- **Task item**: In the copy, include every record below exactly as it appears, but no pictures.

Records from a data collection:
┄┄┄┄┄┄┄┄┄┄┄┄┄┄┄┄┄┄┄┄

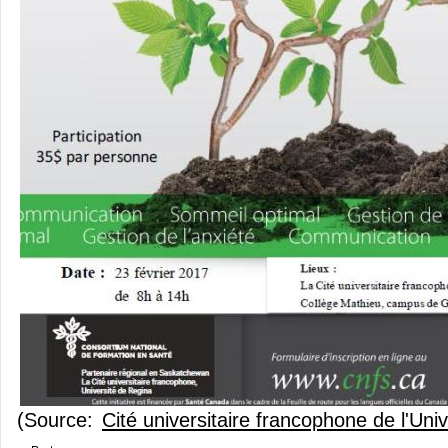
(Source:
Cité universitaire francophone de l'Uni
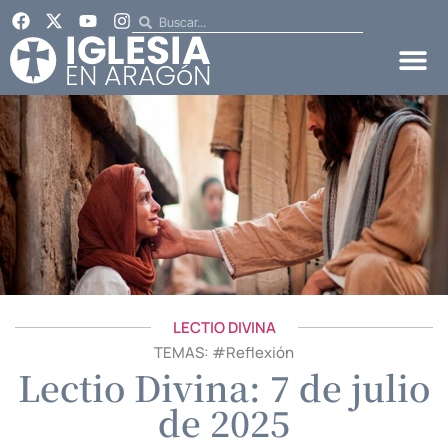
LECTIO DIVINA
TEMAS: #
Reflexión
Lectio Divina: 7 de julio
de 2025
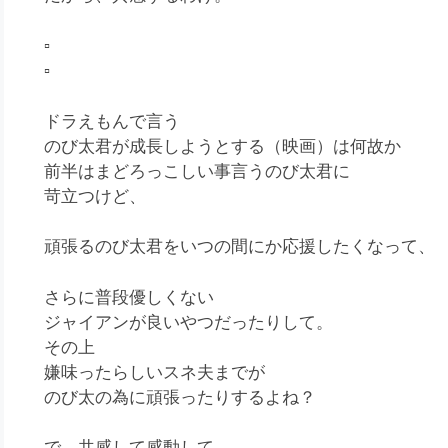
▫️
▫️
ドラえもんで言う
のび太君が成長しようとする（映画）は何故か
前半はまどろっこしい事言うのび太君に
苛立つけど、
頑張るのび太君をいつの間にか応援したくなって、
さらに普段優しくない
ジャイアンが良いやつだったりして。
その上
嫌味ったらしいスネ夫までが
のび太の為に頑張ったりするよね？
で、共感して感動して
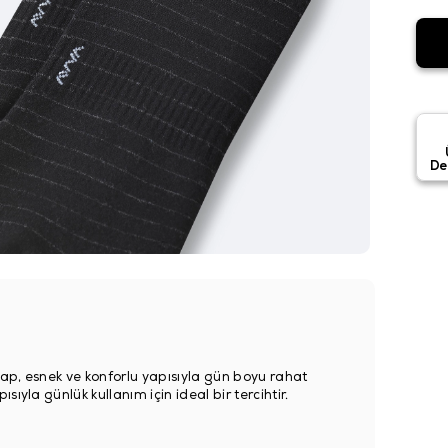
De
ap, esnek ve konforlu yapısıyla gün boyu rahat
ıyla günlük kullanım için ideal bir tercihtir.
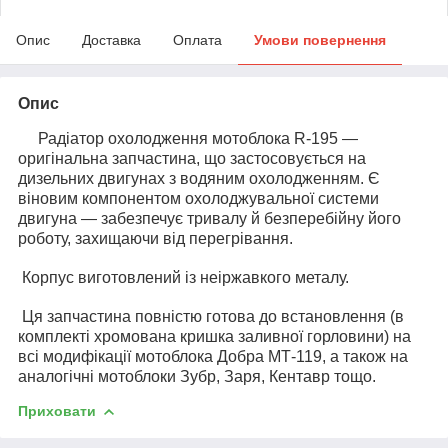
Опис
Доставка
Оплата
Умови повернення
Опис
Радіатор охолодження мотоблока R-195 —
оригінальна запчастина, що застосовується на
дизельних двигунах з водяним охолодженням. Є
віновим компонентом охолоджувальної системи
двигуна — забезпечує тривалу й безперебійну його
роботу, захищаючи від перегрівання.
Корпус виготовлений із неіржавкого металу.
Ця запчастина повністю готова до встановлення (в
комплекті хромована кришка заливної горловини) на
всі модифікації мотоблока Добра МТ-119, а також на
аналогічні мотоблоки Зубр, Заря, Кентавр тощо.
Приховати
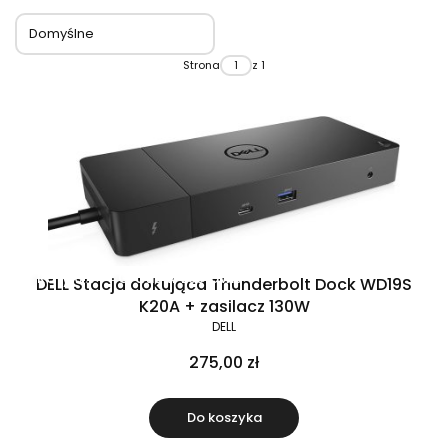
Domyślne
Strona
z 1
Raty 0%
Gratis w zestawie
DELL Stacja dokująca Thunderbolt Dock WD19S
K20A + zasilacz 130W
DELL
275,00 zł
Do koszyka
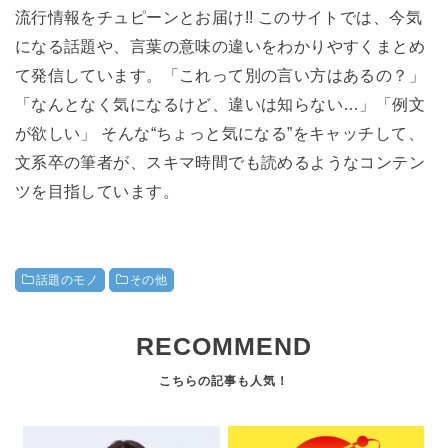
流行情報をチュピーンとお届け!! このサイトでは、今気
になる話題や、言葉の意味の違いをわかりやすくまとめ
て発信しています。「これって別の言い方はあるの？」
「なんとなく気になるけど、違いは知らない…」「例文
が欲しい」 そんな“ちょっと気になる”をキャッチして、
文系卒の筆者が、スキマ時間でも読めるようなコンテン
ツを目指しています。
話題のモノ
その他
RECOMMEND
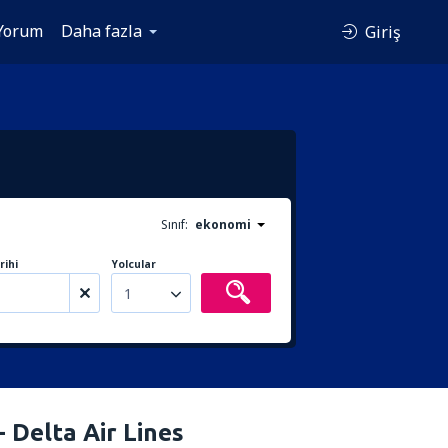
Yorum
Daha fazla
Giriş
Sınıf:
ekonomi
rihi
Yolcular
1
- Delta Air Lines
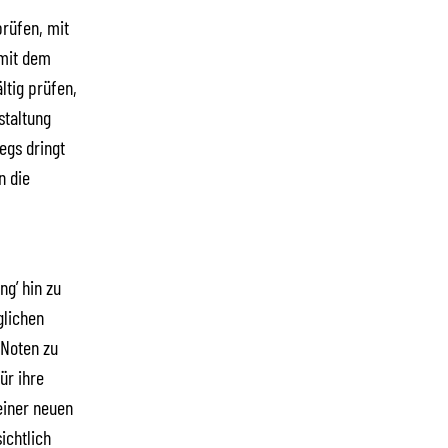
rüfen, mit
mit dem
tig prüfen,
staltung
egs dringt
n die
ng’ hin zu
glichen
 Noten zu
ür ihre
einer neuen
ichtlich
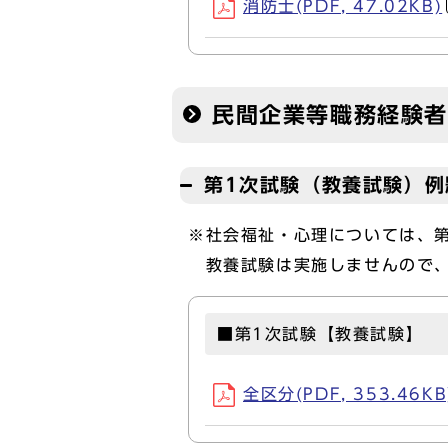
消防士(PDF, 47.02KB)
民間企業等職務経験
第1次試験（教養試験）例
※社会福祉・心理については、
教養試験は実施しませんので、
■第1次試験【教養試験】
全区分(PDF, 353.46KB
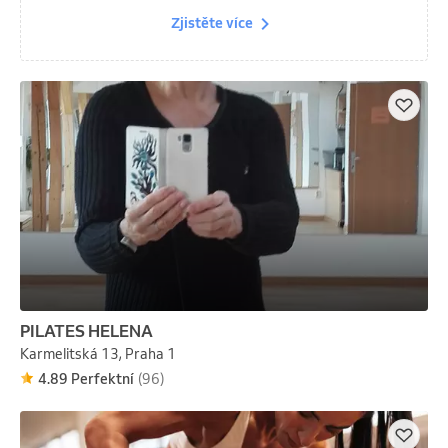
Zjistěte více
PILATES HELENA
Karmelitská 13, Praha 1
4.89 Perfektní
(96)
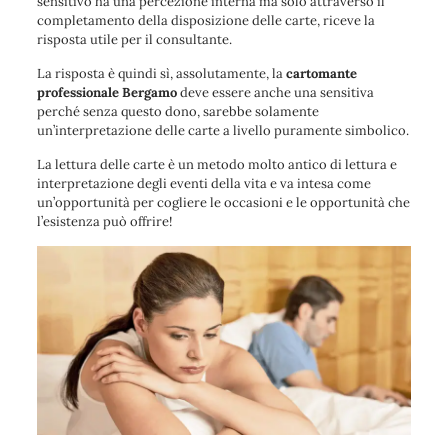
sensitivo ha una percezione interna ma solo attraverso il
completamento della disposizione delle carte, riceve la
risposta utile per il consultante.
La risposta è quindi sì, assolutamente, la
cartomante
professionale Bergamo
deve essere anche una sensitiva
perché senza questo dono, sarebbe solamente
un’interpretazione delle carte a livello puramente simbolico.
La lettura delle carte è un metodo molto antico di lettura e
interpretazione degli eventi della vita e va intesa come
un’opportunità per cogliere le occasioni e le opportunità che
l’esistenza può offrire!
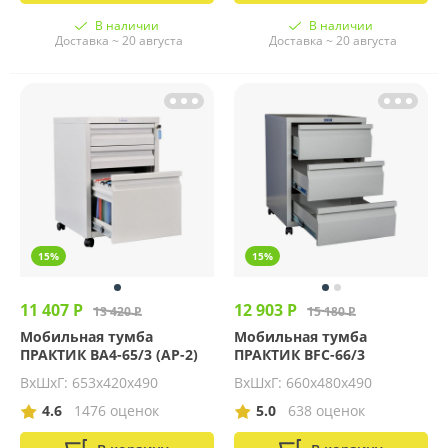
В наличии
В наличии
Доставка ~ 20 августа
Доставка ~ 20 августа
15%
15%
11 407 Р
12 903 Р
13 420 Р
15 180 Р
Мобильная тумба
Мобильная тумба
ПРАКТИК BA4-65/3 (АР-2)
ПРАКТИК BFC-66/3
ВхШхГ: 653х420х490
ВхШхГ: 660х480х490
4.6
1476 оценок
5.0
638 оценок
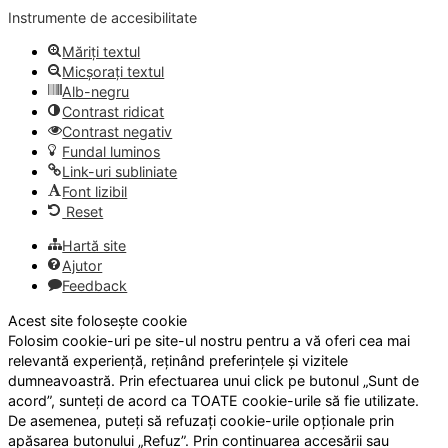
Instrumente de accesibilitate
Măriți textul
Micșorați textul
Alb-negru
Contrast ridicat
Contrast negativ
Fundal luminos
Link-uri subliniate
Font lizibil
Reset
Hartă site
Ajutor
Feedback
Acest site folosește cookie
Folosim cookie-uri pe site-ul nostru pentru a vă oferi cea mai
relevantă experiență, reținând preferințele și vizitele
dumneavoastră. Prin efectuarea unui click pe butonul „Sunt de
acord”, sunteți de acord ca TOATE cookie-urile să fie utilizate.
De asemenea, puteți să refuzați cookie-urile opționale prin
apăsarea butonului „Refuz”. Prin continuarea accesării sau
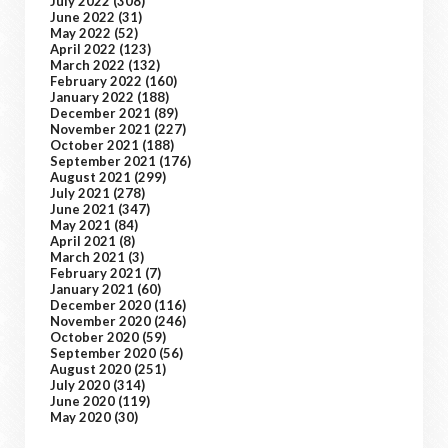
July 2022
(308)
June 2022
(31)
May 2022
(52)
April 2022
(123)
March 2022
(132)
February 2022
(160)
January 2022
(188)
December 2021
(89)
November 2021
(227)
October 2021
(188)
September 2021
(176)
August 2021
(299)
July 2021
(278)
June 2021
(347)
May 2021
(84)
April 2021
(8)
March 2021
(3)
February 2021
(7)
January 2021
(60)
December 2020
(116)
November 2020
(246)
October 2020
(59)
September 2020
(56)
August 2020
(251)
July 2020
(314)
June 2020
(119)
May 2020
(30)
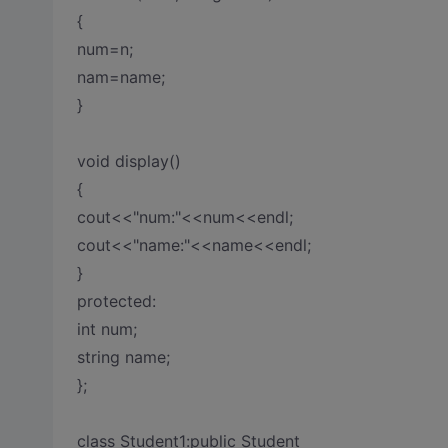
{
num=n;
nam=name;
}
void display()
{
cout<<"num:"<<num<<endl;
cout<<"name:"<<name<<endl;
}
protected:
int num;
string name;
};
class Student1:public Student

┄┄┄┄┄┄┄┄┄┄┄┄┄┄┄┄┄┄┄┄

- **Answer below**:
(Source:
Cité universitaire francophone de l'Uni
LECTIO DIVINA
TEMAS: #
Reflexión
Lectio Divina: 7 de julio
de 2025
▫️
▫️
ドラえもんで言う
のび太君が成長しようとする（映画）は何故か
前半はまどろっこしい事言うのび太君に
苛立つけど、
頑張るのび太君をいつの間にか応援したくなって、
さらに普段優しくない
ジャイアンが良いやつだったりして。
その上
嫌味ったらしいスネ夫までが
のび太の為に頑張ったりするよね？
で、共感して感動して
De
ap, esnek ve konforlu yapısıyla gün boyu rahat
ıyla günlük kullanım için ideal bir tercihtir.
Опис
Доставка
Оплата
Умови повернення
Опис
Радіатор охолодження мотоблока R-195 —
оригінальна запчастина, що застосовується на
дизельних двигунах з водяним охолодженням. Є
віновим компонентом охолоджувальної системи
двигуна — забезпечує тривалу й безперебійну його
роботу, захищаючи від перегрівання.
Корпус виготовлений із неіржавкого металу.
Ця запчастина повністю готова до встановлення (в
комплекті хромована кришка заливної горловини) на
всі модифікації мотоблока Добра МТ-119, а також на
аналогічні мотоблоки Зубр, Заря, Кентавр тощо.
Приховати
Domyślne
Strona
z 1
Raty 0%
Gratis w zestawie
DELL Stacja dokująca Thunderbolt Dock WD19S
K20A + zasilacz 130W
DELL
275,00 zł
Do koszyka
流行情報をチュピーンとお届け!! このサイトでは、今気
になる話題や、言葉の意味の違いをわかりやすくまとめ
て発信しています。「これって別の言い方はあるの？」
「なんとなく気になるけど、違いは知らない…」「例文
が欲しい」 そんな“ちょっと気になる”をキャッチして、
文系卒の筆者が、スキマ時間でも読めるようなコンテン
ツを目指しています。
話題のモノ
その他
RECOMMEND
Yorum
Daha fazla
Giriş
Sınıf:
ekonomi
rihi
Yolcular
1
- Delta Air Lines
rüfen, mit
mit dem
tig prüfen,
staltung
egs dringt
n die
ng’ hin zu
glichen
 Noten zu
ür ihre
einer neuen
ichtlich
消防士(PDF, 47.02KB)
民間企業等職務経験
第1次試験（教養試験）例
※社会福祉・心理については、
教養試験は実施しませんので、
■第1次試験【教養試験】
全区分(PDF, 353.46KB
Zjistěte více
PILATES HELENA
Karmelitská 13, Praha 1
4.89 Perfektní
(96)
sensitivo ha una percezione interna ma solo attraverso il
completamento della disposizione delle carte, riceve la
risposta utile per il consultante.
La risposta è quindi sì, assolutamente, la
cartomante
professionale Bergamo
deve essere anche una sensitiva
perché senza questo dono, sarebbe solamente
un’interpretazione delle carte a livello puramente simbolico.
La lettura delle carte è un metodo molto antico di lettura e
interpretazione degli eventi della vita e va intesa come
un’opportunità per cogliere le occasioni e le opportunità che
l’esistenza può offrire!
В наличии
В наличии
Доставка ~ 20 августа
Доставка ~ 20 августа
15%
15%
11 407 Р
12 903 Р
13 420 Р
15 180 Р
Мобильная тумба
Мобильная тумба
ПРАКТИК BA4-65/3 (АР-2)
ПРАКТИК BFC-66/3
ВхШхГ: 653х420х490
ВхШхГ: 660х480х490
4.6
1476 оценок
5.0
638 оценок
Instrumente de accesibilitate
Măriți textul
Micșorați textul
Alb-negru
Contrast ridicat
Contrast negativ
Fundal luminos
Link-uri subliniate
Font lizibil
Reset
Hartă site
Ajutor
Feedback
Acest site folosește cookie
Folosim cookie-uri pe site-ul nostru pentru a vă oferi cea mai
relevantă experiență, reținând preferințele și vizitele
dumneavoastră. Prin efectuarea unui click pe butonul „Sunt de
acord”, sunteți de acord ca TOATE cookie-urile să fie utilizate.
De asemenea, puteți să refuzați cookie-urile opționale prin
apăsarea butonului „Refuz”. Prin continuarea accesării sau
July 2022
(308)
June 2022
(31)
May 2022
(52)
April 2022
(123)
March 2022
(132)
February 2022
(160)
January 2022
(188)
December 2021
(89)
November 2021
(227)
October 2021
(188)
September 2021
(176)
August 2021
(299)
July 2021
(278)
June 2021
(347)
May 2021
(84)
April 2021
(8)
March 2021
(3)
February 2021
(7)
January 2021
(60)
December 2020
(116)
November 2020
(246)
October 2020
(59)
September 2020
(56)
August 2020
(251)
July 2020
(314)
June 2020
(119)
May 2020
(30)
{
num=n;
nam=name;
}
void display()
{
cout<<"num:"<<num<<endl;
cout<<"name:"<<name<<endl;
}
protected:
int num;
string name;
};
class Student1:public Student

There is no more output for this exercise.